How much of this sixth extinction will have to be blamed on the business of America? This is the question Tavis Smiley poses in his soothing drawl at minute 9:18 to author Elizabeth Kolbert during an interview about her book, The Sixth Extinction: An Unnatural History, earlier this week.
This isn’t a question about obsessive U.S. consumerism. The respected PBS late-night talk show host and award-winning journalist are discussing the political “inconvenience” of converting an entire fossil fuel based economy; the lack of environmental momentum and focus that has persisted into Obama’s second term; and why a lingering climate change “debate” on Capitol Hill is having dire consequences for so many species, including ours.
“You’ve got to really turn this whole economic engine from one that’s based on fossil fuels to one that isn’t, and that’s a massive undertaking, and we need to be starting, you know, not now, but last year basically,” stated Kolbert, a staff writer at The New Yorker and author of Field Notes from a Catastrophe: Man, Nature, and Climate Change.
In her gentle, matter of fact manner, Kolbert explains the reason why many environmentalist are increasingly upset with Obama’s habit of communicating the need to cut U.S. carbon emissions while simultaneously continuing to support policies that allow oil and gas drilling.
“So Barack Obama to your point, Elizabeth, might be saying more stuff that environmentalists want to hear, as compared to say a guy like George W. Bush.
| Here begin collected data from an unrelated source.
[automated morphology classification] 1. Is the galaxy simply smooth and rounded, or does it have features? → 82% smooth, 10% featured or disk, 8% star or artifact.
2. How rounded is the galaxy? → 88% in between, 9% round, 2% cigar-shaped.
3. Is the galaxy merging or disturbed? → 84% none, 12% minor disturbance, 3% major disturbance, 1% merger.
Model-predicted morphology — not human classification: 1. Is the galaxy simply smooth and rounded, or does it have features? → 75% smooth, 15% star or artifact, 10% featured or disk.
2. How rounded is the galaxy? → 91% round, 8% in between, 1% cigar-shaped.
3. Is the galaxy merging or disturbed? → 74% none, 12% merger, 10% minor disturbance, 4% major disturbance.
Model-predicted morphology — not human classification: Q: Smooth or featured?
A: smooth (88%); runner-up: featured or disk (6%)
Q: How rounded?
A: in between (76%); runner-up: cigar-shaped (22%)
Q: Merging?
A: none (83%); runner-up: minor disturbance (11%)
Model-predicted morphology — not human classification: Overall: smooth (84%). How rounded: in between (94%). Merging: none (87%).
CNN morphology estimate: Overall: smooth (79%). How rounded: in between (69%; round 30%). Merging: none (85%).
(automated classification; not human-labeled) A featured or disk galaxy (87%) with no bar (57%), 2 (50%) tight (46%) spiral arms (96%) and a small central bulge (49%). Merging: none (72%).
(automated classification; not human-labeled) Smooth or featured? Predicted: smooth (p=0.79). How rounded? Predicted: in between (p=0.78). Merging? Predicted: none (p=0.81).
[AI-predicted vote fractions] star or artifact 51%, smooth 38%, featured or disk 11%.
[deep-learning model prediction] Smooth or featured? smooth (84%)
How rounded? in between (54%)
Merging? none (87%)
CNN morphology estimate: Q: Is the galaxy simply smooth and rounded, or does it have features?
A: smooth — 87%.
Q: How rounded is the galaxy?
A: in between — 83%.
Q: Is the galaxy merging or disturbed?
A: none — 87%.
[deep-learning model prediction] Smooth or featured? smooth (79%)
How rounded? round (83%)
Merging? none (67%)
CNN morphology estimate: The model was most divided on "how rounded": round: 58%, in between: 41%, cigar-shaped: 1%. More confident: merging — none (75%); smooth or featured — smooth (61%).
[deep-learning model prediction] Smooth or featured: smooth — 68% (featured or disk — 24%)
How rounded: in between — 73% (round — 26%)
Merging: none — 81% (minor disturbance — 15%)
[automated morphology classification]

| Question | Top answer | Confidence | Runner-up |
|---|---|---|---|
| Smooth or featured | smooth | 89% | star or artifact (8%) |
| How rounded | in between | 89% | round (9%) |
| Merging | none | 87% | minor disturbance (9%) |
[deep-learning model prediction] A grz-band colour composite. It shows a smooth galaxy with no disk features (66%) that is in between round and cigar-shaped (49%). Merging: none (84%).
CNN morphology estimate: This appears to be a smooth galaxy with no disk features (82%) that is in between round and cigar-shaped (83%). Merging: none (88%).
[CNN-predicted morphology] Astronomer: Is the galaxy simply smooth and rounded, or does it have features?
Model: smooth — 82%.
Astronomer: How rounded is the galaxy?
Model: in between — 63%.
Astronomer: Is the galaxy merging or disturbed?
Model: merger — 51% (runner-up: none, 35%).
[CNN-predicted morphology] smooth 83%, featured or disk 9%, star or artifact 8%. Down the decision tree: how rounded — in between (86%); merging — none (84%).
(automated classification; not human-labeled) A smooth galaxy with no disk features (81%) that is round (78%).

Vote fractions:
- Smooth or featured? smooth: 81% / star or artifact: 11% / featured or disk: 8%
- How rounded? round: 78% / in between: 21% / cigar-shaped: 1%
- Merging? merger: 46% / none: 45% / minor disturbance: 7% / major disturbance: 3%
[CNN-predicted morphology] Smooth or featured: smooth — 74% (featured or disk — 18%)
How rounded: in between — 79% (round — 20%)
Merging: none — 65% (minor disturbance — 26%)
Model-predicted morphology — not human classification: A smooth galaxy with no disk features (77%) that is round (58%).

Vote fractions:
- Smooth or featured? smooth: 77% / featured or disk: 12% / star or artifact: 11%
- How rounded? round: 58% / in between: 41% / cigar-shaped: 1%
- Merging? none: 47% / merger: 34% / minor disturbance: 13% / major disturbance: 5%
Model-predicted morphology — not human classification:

But whether the president is a republican or democrat, I think it was Calvin Coolidge, speaking of presidents, who said ‘The business of America is business’,” noted Smiley during the interview.
“Again, whether the occupant of the oval office is a republican or a democrat, we get this pablum, often times, not a whole lot happens, which leads me to this question, How much of this sixth extinction will have to be blamed on the business of America?”
Despite all the science that supports the terrifying fact we’re in the midst of a sixth major (man-made) extinction, the entire interview between these two rational, extremely intelligent and well spoken individuals is strangely calming. Kolbert touches upon the many points she researched for her book, which was released last month, such as how carbon emissions are changing the oceans chemistry; the extinction of tropical frogs; and the lack of political aid to developing countries that are having the least impact on global warming, yet are in the most danger due to the unintended first world impacts of over consumption and a fossil fuel based economy.
“Just fascinating to me, when you think about it, whether we want to hear this or not, that we might end up killing off the rest of the world without a tank, without a drone, but because of the way we maltreat the environment,” said Smiley.